MIME type correction for .ods files in src/gdrivehelper.cpp
ClosedPublic

Authored by martijnschmidt on Jan 7 2018, 12:14 PM.

Details

Summary

KIO-GDrive appears to assign the mime type "application/x-vnd.oasis.opendocument.spreadsheet" to .ods files in src/gdrivehelper.cpp, however, the correct mime type is "application/vnd.oasis.opendocument.spreadsheet".

The patch which I have submitted adjusts the mime type. It also fixes a typo in the variable VND_OASIS_OPENDOCUMENT_SPREADSHEED which should actually be spelled as VND_OASIS_OPENDOCUMENT_SPREADSHEET ... if changes are made anyway, we might as well tackle both at the same time. :-)

References:
https://bugs.kde.org/show_bug.cgi?id=388598
https://wiki.documentfoundation.org/Faq/General/036
https://en.wikipedia.org/wiki/OpenDocument_technical_specification#Documents

BUG: 388598

Test Plan
  1. Try to open a .ods file through an unpatched KIO-GDrive and notice how you'll receive a Choose Application prompt from Dolphin. This is a result of the fact that "application/x-vnd.oasis.opendocument.spreadsheet" is an unknown MIME type.
  1. Repeat the test described in 1 with the patched KIO-GDrive, and notice how (for example) LibreOffice Calc immediately opens the file without going through Dolphin's Choose Application prompt first.

Diff Detail

Repository
R219 KIO GDrive
Lint
Automatic diff as part of commit; lint not applicable.
Unit
Automatic diff as part of commit; unit tests not applicable.
martijnschmidt requested review of this revision.Jan 7 2018, 12:14 PM
martijnschmidt created this revision.
ltoscano added a subscriber: ltoscano.

@ngraham Frameworks is the group for the "Frameworks" product, but kio-gdrive is not part of it. Also, all repositories part of Frameworks already get Frameworks as subscriber, so apart from exceptional cases, adding Frameworks to a review should almost never be needed.
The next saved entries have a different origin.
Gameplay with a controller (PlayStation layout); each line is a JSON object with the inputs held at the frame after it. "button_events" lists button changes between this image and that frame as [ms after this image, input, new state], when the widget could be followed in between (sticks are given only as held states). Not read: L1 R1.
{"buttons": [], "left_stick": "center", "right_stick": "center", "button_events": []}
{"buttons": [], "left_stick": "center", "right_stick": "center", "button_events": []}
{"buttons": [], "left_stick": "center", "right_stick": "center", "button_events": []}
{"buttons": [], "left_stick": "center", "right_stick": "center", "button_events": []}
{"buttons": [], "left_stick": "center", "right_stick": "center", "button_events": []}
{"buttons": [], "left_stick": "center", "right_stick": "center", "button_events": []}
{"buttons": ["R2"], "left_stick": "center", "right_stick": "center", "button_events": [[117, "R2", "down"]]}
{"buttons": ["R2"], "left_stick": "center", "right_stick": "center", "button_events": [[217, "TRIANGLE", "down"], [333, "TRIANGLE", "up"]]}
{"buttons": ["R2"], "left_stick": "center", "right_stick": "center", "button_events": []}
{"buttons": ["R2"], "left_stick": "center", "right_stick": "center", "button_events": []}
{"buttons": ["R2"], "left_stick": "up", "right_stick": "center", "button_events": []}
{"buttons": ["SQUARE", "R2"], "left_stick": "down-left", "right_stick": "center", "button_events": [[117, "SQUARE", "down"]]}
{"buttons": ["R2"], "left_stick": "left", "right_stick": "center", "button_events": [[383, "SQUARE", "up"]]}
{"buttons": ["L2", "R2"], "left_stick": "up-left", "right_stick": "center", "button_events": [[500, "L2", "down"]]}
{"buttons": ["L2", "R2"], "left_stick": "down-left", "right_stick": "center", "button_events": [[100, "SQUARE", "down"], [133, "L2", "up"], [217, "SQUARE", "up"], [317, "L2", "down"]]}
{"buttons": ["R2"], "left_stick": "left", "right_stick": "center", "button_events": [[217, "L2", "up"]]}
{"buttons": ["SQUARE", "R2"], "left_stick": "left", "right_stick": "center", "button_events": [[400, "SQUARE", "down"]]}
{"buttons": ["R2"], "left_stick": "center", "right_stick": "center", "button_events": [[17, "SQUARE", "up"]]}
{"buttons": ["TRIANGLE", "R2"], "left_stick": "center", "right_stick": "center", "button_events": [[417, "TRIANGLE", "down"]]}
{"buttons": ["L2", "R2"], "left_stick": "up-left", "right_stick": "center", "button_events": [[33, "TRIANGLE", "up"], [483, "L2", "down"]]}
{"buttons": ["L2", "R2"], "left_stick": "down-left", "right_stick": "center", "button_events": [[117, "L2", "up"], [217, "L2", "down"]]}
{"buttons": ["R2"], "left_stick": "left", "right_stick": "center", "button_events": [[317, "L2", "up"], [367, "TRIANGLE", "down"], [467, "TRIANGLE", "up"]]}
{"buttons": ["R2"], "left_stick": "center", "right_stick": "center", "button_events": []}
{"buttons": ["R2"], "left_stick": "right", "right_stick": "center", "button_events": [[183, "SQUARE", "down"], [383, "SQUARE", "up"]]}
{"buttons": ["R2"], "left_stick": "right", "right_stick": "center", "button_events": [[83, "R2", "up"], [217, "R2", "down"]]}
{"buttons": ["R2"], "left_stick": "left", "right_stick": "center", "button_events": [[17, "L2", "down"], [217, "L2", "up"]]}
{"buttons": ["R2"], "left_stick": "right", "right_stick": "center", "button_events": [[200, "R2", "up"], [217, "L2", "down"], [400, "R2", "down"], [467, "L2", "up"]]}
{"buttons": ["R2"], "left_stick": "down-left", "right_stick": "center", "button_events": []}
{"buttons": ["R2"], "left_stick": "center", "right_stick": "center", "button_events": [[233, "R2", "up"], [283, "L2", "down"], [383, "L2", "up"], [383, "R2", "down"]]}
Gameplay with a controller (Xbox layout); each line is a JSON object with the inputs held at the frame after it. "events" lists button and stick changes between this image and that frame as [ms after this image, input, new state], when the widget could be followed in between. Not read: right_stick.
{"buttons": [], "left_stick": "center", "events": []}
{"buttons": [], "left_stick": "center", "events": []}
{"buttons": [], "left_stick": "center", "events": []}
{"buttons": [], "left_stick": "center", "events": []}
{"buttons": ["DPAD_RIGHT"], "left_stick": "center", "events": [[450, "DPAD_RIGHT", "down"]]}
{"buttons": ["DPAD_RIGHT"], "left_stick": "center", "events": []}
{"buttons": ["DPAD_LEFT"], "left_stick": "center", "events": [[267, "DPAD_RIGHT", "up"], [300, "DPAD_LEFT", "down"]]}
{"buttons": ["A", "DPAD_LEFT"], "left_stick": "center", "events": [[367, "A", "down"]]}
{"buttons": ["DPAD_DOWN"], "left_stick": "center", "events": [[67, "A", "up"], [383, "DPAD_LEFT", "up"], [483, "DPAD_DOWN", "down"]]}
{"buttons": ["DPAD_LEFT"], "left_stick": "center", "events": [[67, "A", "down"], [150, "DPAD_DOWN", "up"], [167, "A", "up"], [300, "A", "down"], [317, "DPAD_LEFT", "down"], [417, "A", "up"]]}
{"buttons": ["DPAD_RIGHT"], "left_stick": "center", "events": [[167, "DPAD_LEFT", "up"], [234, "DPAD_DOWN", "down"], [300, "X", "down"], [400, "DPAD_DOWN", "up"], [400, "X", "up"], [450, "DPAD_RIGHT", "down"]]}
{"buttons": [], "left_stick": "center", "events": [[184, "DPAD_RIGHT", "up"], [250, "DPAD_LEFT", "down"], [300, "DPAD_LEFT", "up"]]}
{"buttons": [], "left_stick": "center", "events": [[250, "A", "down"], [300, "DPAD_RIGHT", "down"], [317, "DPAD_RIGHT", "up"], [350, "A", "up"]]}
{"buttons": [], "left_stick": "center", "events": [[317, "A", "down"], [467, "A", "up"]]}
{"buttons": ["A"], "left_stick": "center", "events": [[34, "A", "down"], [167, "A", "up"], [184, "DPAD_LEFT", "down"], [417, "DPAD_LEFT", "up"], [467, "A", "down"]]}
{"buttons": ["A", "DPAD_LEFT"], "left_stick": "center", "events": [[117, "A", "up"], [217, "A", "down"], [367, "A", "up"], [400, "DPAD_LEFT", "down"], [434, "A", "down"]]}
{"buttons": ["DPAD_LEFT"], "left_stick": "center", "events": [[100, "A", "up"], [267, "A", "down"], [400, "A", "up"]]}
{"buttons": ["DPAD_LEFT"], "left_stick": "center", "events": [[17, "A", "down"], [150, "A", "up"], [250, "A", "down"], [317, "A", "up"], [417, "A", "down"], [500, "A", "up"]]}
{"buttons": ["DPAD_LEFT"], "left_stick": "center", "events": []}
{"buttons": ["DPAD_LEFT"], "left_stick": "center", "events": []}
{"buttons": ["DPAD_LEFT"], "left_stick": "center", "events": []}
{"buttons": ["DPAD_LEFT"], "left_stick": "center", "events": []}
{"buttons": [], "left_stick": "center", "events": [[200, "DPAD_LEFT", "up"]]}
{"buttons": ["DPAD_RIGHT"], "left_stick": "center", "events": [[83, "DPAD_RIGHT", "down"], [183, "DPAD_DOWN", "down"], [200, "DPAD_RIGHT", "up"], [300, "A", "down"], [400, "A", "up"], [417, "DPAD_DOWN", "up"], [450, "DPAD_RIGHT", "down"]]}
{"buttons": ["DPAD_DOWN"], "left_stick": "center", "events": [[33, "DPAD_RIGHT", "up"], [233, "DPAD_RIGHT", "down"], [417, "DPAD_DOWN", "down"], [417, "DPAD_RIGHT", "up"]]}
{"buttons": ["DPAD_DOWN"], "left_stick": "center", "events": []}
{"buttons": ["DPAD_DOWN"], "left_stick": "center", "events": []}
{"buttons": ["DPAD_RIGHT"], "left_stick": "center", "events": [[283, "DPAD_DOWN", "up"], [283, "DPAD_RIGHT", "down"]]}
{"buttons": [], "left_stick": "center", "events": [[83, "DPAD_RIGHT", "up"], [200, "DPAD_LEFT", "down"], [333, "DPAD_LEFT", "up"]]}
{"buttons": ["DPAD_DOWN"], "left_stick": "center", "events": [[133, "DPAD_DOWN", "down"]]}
Oh OK, sorry. I'll remember that for the future.

Thanks for the patch, but I cannot apply it right now. How did you create the diff? Please see https://community.kde.org/Infrastructure/Phabricator#Posting_a_Patch

Hi Elvis, I ran a diff -u a/src/gdrivehelper.ccp b/src/gdrivehelper.cpp to create this output.

Hi Elvis, I ran a diff -u a/src/gdrivehelper.ccp b/src/gdrivehelper.cpp to create this output.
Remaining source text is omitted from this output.